When a room’s transparent glass walls make teleconferencing difficult but work well for when the space serves as a workstation for guests, what’s an office to do?
During teleconferencing in the room, users on the other end of the line —which include the company’s clients — would complain about a distracting noise in the call.
To improve the audio quality, people in the room would speak slowly and directly into the microphone. But despite their efforts, they would still receive complaints about the poor call quality.
The room, which allows a maximum of three people at a time, functions as a workstation for guests, a meeting room and teleconference room. Its layout consists of:
A workstation table, chair and small coffee table
A glass partition with glass swing doors
A glass whiteboard for meeting notes
Ceiling grid sound absorption tiles with carpet flooring
Two walls with sound absorption panels
The room had sound absorptive materials, and its overall reverberation was in line with those of other offices that have the same setup.

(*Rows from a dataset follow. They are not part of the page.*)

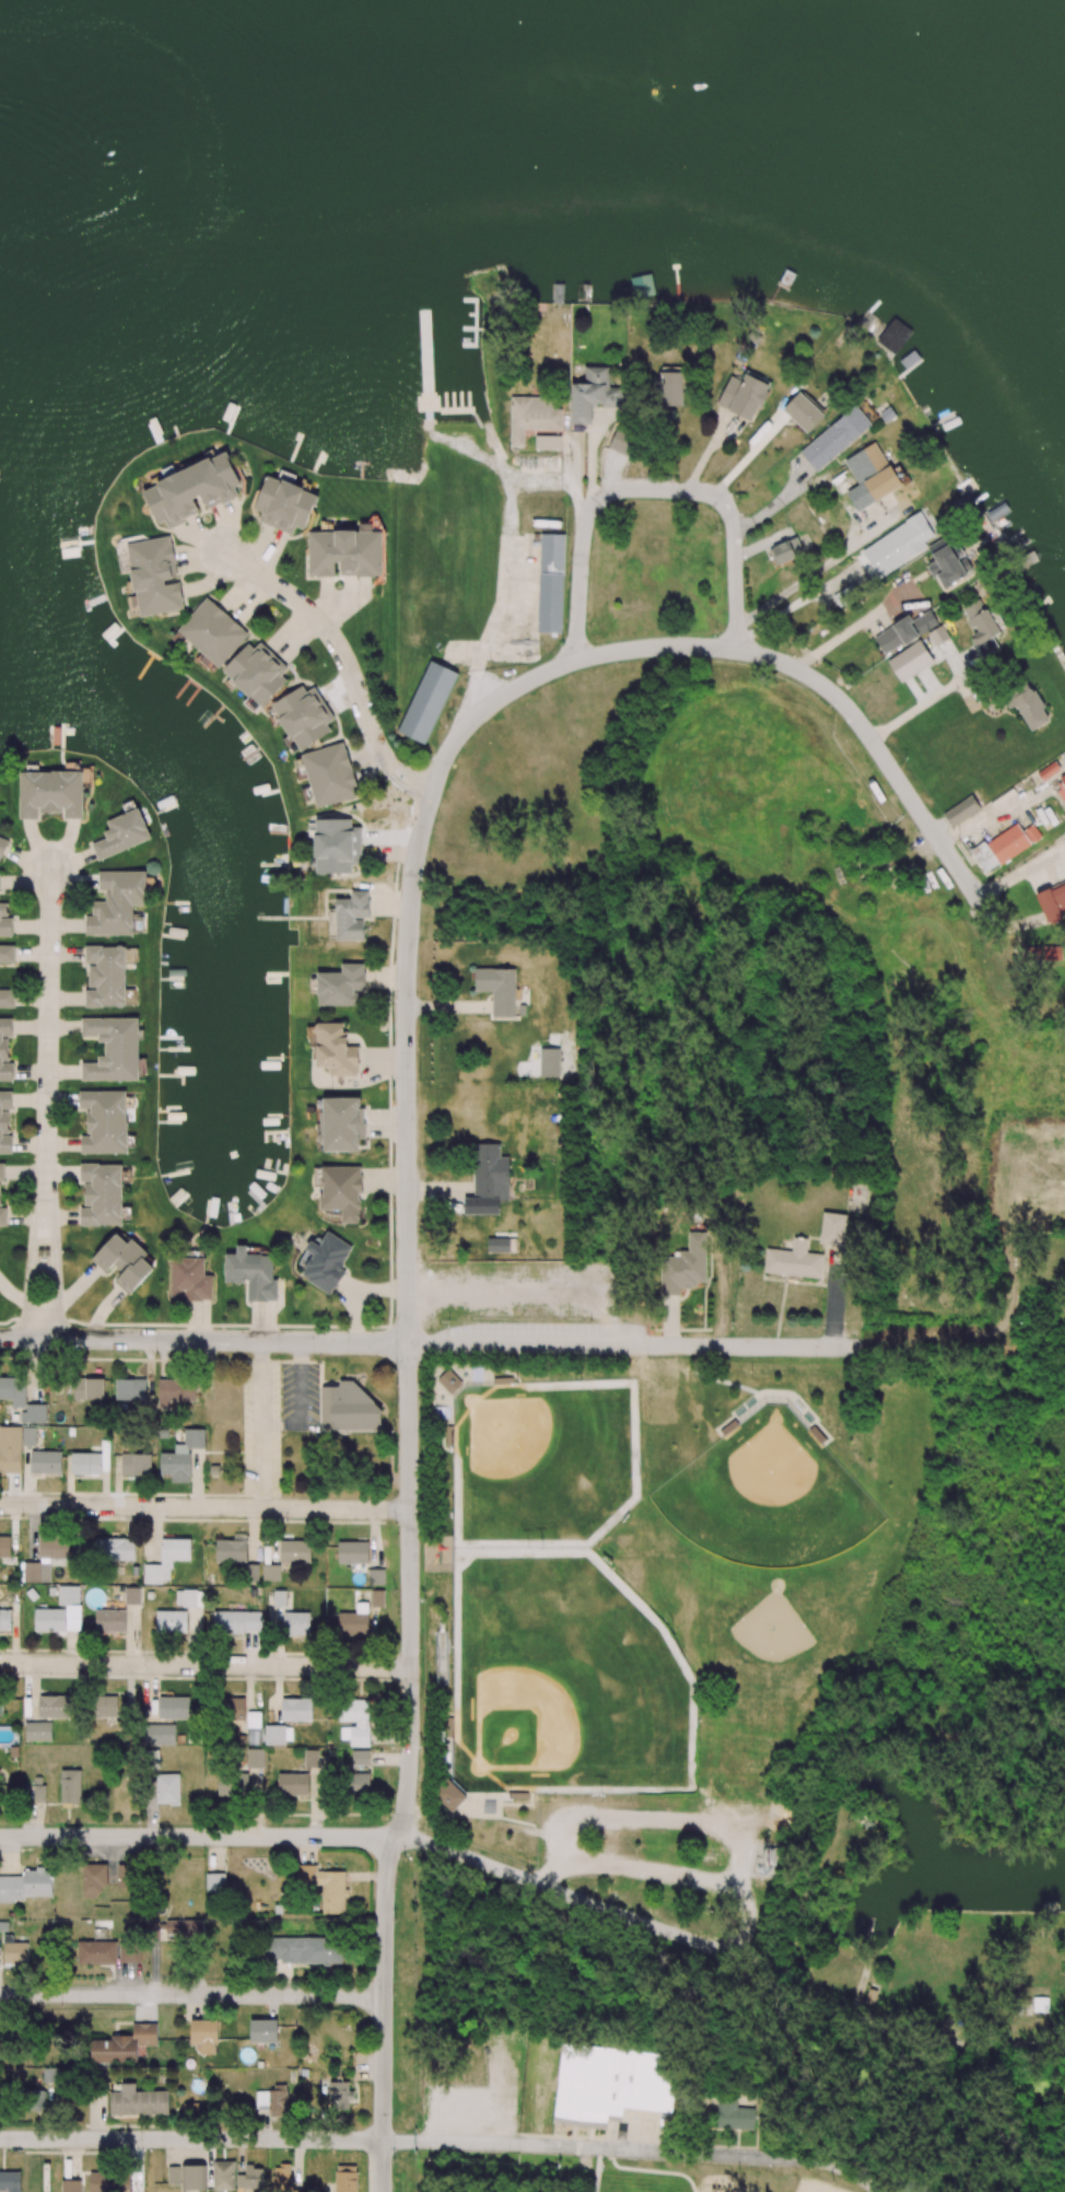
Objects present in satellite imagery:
park: (202, 164)
park: (974, 252)
building: (894, 336)
building: (671, 386)
building: (593, 394)
building: (743, 396)
building: (803, 412)
building: (532, 417)
building: (838, 435)
building: (624, 441)
building: (875, 471)
road: (554, 480)
road: (654, 489)
building: (191, 490)
road: (784, 495)
building: (966, 504)
building: (284, 505)
building: (898, 545)
building: (788, 551)
building: (345, 553)
building: (948, 561)
road: (828, 562)
building: (155, 576)
road: (500, 576)
building: (551, 583)
building: (973, 607)
building: (984, 630)
building: (905, 631)
road: (839, 635)
building: (938, 635)
building: (232, 651)
road: (761, 654)
road: (345, 659)
building: (910, 660)
road: (472, 690)
building: (427, 702)
road: (927, 702)
building: (1029, 708)
building: (304, 716)
building: (330, 775)
building: (1062, 789)
building: (50, 794)
building: (961, 810)
building: (122, 834)
building: (3, 845)
building: (336, 846)
building: (1005, 846)
road: (1020, 872)
building: (1053, 901)
building: (117, 903)
building: (351, 916)
building: (5, 921)
building: (1041, 953)
building: (7, 955)
building: (105, 976)
building: (341, 986)
building: (498, 989)
building: (7, 996)
road: (49, 1030)
building: (112, 1049)
building: (5, 1050)
building: (335, 1050)
building: (550, 1063)
building: (104, 1121)
building: (5, 1122)
building: (343, 1124)
building: (490, 1173)
building: (342, 1192)
building: (0, 1194)
building: (102, 1194)
building: (833, 1229)
building: (501, 1243)
building: (324, 1261)
building: (794, 1261)
building: (124, 1262)
road: (32, 1263)
road: (57, 1263)
building: (685, 1266)
building: (252, 1274)
building: (190, 1280)
park: (524, 1290)
road: (431, 1342)
building: (449, 1381)
building: (88, 1388)
building: (130, 1389)
building: (13, 1390)
building: (175, 1392)
building: (348, 1408)
building: (34, 1414)
road: (262, 1424)
building: (28, 1436)
building: (10, 1449)
building: (181, 1456)
building: (45, 1462)
park: (544, 1462)
building: (86, 1463)
building: (136, 1464)
road: (409, 1466)
park: (769, 1498)
road: (205, 1507)
building: (5, 1547)
building: (114, 1549)
building: (231, 1549)
building: (295, 1552)
building: (353, 1553)
building: (167, 1560)
building: (251, 1573)
building: (271, 1573)
building: (189, 1598)
building: (279, 1598)
building: (377, 1598)
park: (697, 1610)
building: (60, 1613)
building: (110, 1621)
building: (171, 1622)
building: (237, 1622)
building: (296, 1624)
building: (353, 1624)
road: (205, 1665)
park: (566, 1679)
building: (103, 1706)
building: (174, 1708)
building: (231, 1709)
building: (296, 1709)
building: (46, 1716)
building: (355, 1721)
building: (254, 1728)
building: (159, 1734)
building: (278, 1735)
building: (360, 1757)
building: (255, 1758)
building: (312, 1759)
building: (359, 1783)
building: (293, 1784)
building: (231, 1785)
building: (70, 1786)
building: (167, 1789)
building: (39, 1793)
building: (450, 1795)
road: (198, 1837)
building: (94, 1880)
building: (215, 1882)
building: (26, 1885)
building: (325, 1886)
road: (555, 1890)
building: (184, 1928)
building: (304, 1950)
building: (97, 1952)
building: (130, 1953)
road: (191, 1994)
road: (880, 2027)
building: (263, 2031)
building: (205, 2035)
building: (123, 2045)
building: (53, 2075)
park: (681, 2076)
building: (609, 2084)
building: (339, 2095)
building: (39, 2097)
building: (274, 2101)
building: (138, 2102)
building: (735, 2116)
road: (407, 2141)
road: (848, 2173)
building: (175, 2174)
building: (223, 2175)
building: (195, 2177)
building: (254, 2177)
building: (281, 2178)
building: (345, 2179)
building: (10, 2181)
building: (109, 2182)
building: (71, 2186)
park: (815, 2186)
park: (841, 2190)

But the problem lay with the two glass walls parallel to each other. The whiteboard and the partition with swing doors allowed lateral reflections and flutter echoes — the culprits behind the disruptive audio call noise.
Normally, sound-absorbing materials, like heavy curtains, are added to the glass surfaces to solve the problem. But the client wanted to keep the room transparent and still be able to use an area of the glass wall as a whiteboard for meeting presentations.
So the PTS Acoustics team produced the solution to place sound absorption panels at the top and bottom of the whiteboard area of the glass walls to reduce the flutter echoes and lateral reflections in the room.
The panels effectively minimised the noise and made the room conducive for teleconferences and meetings without having the need to upgrade or change any part of the audio equipment.